Saturdays at CPA Success are usually spent reviewing online tools that can help increase our productivity. Keep in mind that we do not endorse any of these services. We simply offer them up for your consideration. Do your own homework and find the service that best meets your needs.
Social media was supposed to make our lives easier, wasn't it? Access to information, ease of communication, networking on steroids, all of that.
And in many respects, it has. Thanks to social tools, I've connected with old friends, made loads of new ones, and shared information and resources with people throughout the world — people I never would have met without the help of social media.

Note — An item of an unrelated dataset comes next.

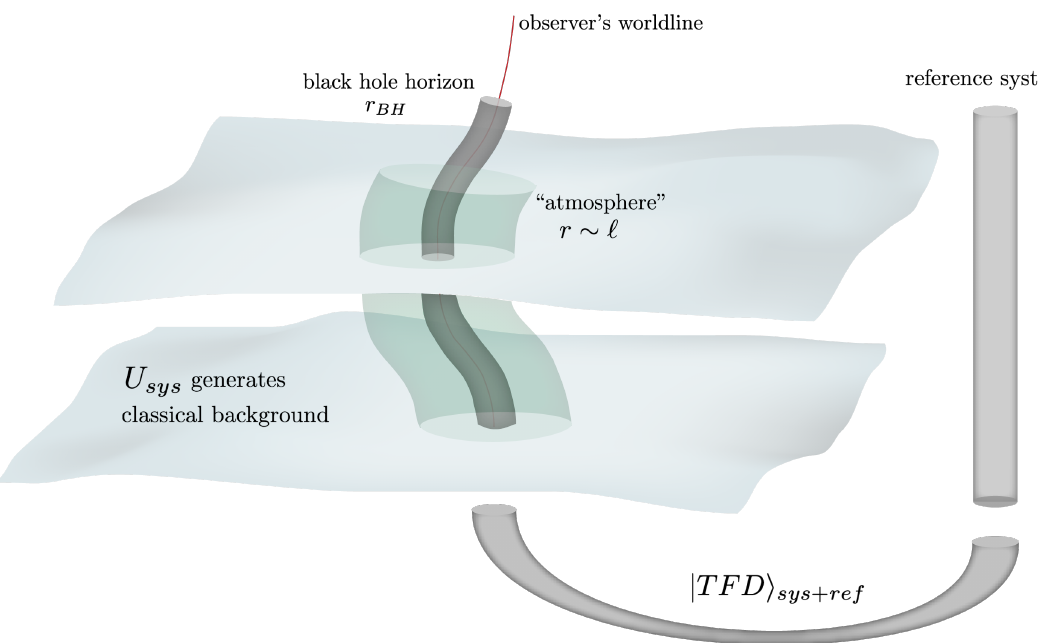
JHEP03(2022)084 Figure 1. An illustration of our setup. The red line represents the worldline of an ideal observer. We replace them by a small black hole of radius r much smaller than the spacetime’s curvature BH features which we thermally entangle with a reference system, assumed to be another AdS black hole for simplicity. The black hole propagates along the original geodesic due to the equivalence principle. The green tube of radius ‘ around the black hole represents its “atmosphere”: the operators our observer can manipulate at any given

But here's the problem: As of this afternoon, I have 118 contacts on Facebook, 200 more on LinkedIn, 71 on Plaxo, 25 on MySpace and 240 on Twitter (where I'm also following 306 people). How can I possibly keep up with all of these updates, alerts, requests, postings, profile edits and group notices?
The truth is, I can't. Sure, there are tools out there that can help. Chris Jenkins of the Ohio Society of CPAs reviewed one called AtomKeep a while back, and I've been using Ping.fm to update my status on multiple social networks simultaneously.
But we need something more. We need a social network dashboard that will allow us to monitor all activity on all of our social networks in one convenient location.
“A pipe dream,” you say, and you might be right. But Marc Canter is working on it.
His idea is called the “DiSO Dashboard.” According to Marshall Kirkpatrick at ReadWriteWeb, the theory behind the dashboard (yes, it's still just a theory at this point) is “to aggregate and integrate our activities, data and social connections built up on sites like Facebook, LinkedIn, Flickr, Twitter and our personal blogs.”
“The idea,” Kirkpatrick writes, “is that the DiSO Dashboard would be a place to read, write, manage, make discoverable, connect and normalize the data for all your activities around the web. The data standards aren't figured out yet, but major social networking vendors are meeting now to work them out.”
It's a brilliant idea, and one that (given the popularity of social networks) is probably inevitable. Here's hoping Canter pulls it off.
And for the sake of my sanity, the sooner the better.